Online State Estimation for Supervisor Synthesis in Discrete-Event Systems with Communication Delays and Losses

TL;DR

This paper presents a new framework and online algorithm for accurate state estimation in networked discrete-event systems with communication delays and losses, enabling safer supervisor synthesis.

Contribution

It introduces a novel framework and online estimation method that improve state accuracy for supervisor synthesis in networked DESs with delays and losses.

Findings

The proposed estimation algorithm accounts for control effects and communication issues.

It achieves more accurate state estimation compared to existing methods.
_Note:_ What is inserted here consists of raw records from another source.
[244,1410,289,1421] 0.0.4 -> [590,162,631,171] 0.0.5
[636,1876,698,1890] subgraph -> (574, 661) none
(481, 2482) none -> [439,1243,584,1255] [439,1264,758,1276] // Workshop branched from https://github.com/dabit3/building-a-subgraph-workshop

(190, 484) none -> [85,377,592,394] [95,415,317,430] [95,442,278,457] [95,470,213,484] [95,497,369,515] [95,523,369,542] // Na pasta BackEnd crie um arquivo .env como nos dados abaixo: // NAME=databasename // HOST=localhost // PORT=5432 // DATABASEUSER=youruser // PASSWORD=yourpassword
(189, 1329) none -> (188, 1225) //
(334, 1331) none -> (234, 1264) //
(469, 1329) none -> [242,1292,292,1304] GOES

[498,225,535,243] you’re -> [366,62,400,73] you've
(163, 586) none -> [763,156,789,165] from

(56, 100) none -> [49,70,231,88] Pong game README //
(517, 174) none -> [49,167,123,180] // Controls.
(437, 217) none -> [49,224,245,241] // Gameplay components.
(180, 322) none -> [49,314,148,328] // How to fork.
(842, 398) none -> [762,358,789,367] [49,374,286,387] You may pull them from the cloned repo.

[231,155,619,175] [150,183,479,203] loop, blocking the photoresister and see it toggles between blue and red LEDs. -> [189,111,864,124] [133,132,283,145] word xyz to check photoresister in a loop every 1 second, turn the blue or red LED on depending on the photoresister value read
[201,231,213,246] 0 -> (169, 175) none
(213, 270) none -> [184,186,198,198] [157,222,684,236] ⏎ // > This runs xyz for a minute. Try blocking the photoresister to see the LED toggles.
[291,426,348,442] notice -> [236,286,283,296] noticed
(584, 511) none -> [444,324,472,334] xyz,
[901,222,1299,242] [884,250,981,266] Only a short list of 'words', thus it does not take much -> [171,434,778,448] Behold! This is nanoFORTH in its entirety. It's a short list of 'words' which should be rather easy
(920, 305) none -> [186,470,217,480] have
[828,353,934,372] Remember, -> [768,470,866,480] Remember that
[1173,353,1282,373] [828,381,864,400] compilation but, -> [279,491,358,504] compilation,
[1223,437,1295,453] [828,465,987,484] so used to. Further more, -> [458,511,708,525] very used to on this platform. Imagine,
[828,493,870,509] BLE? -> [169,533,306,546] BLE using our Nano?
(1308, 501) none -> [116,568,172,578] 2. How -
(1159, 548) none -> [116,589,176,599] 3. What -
The framework facilitates synthesis of maximally permissible and safe supervisors.

Abstract

In the context of networked discrete-event systems (DESs), communication delays and losses exist between the plant and the supervisor for observation and between the supervisor and the actuator for control. In this paper, we first introduce a new framework for supervisory control of networked DESs. Under the introduced framework, we address the state estimation problem for supervisor synthesis of networked DESs with both communication delays and losses. The estimation algorithm considers the effect of the controls imposed on the system. Additionally, the estimation algorithm is based on the control decisions available up to the moment, and all the future control decisions are assumed to be unknowable. Two notions, called "observation channel configuration" for tracking observation delays and losses and "control channel configuration" for tracking control delays and losses, are defined. Then, we introduce an online approach for state estimation of the controlled system. Compared with the existing approach, the proposed approach under the introduced framework can estimate the state of the controlled system more accurately. As an application of the proposed approach, we finally show that the existing methods can be easily applied to synthesize maximally permissible and safe networked supervisors.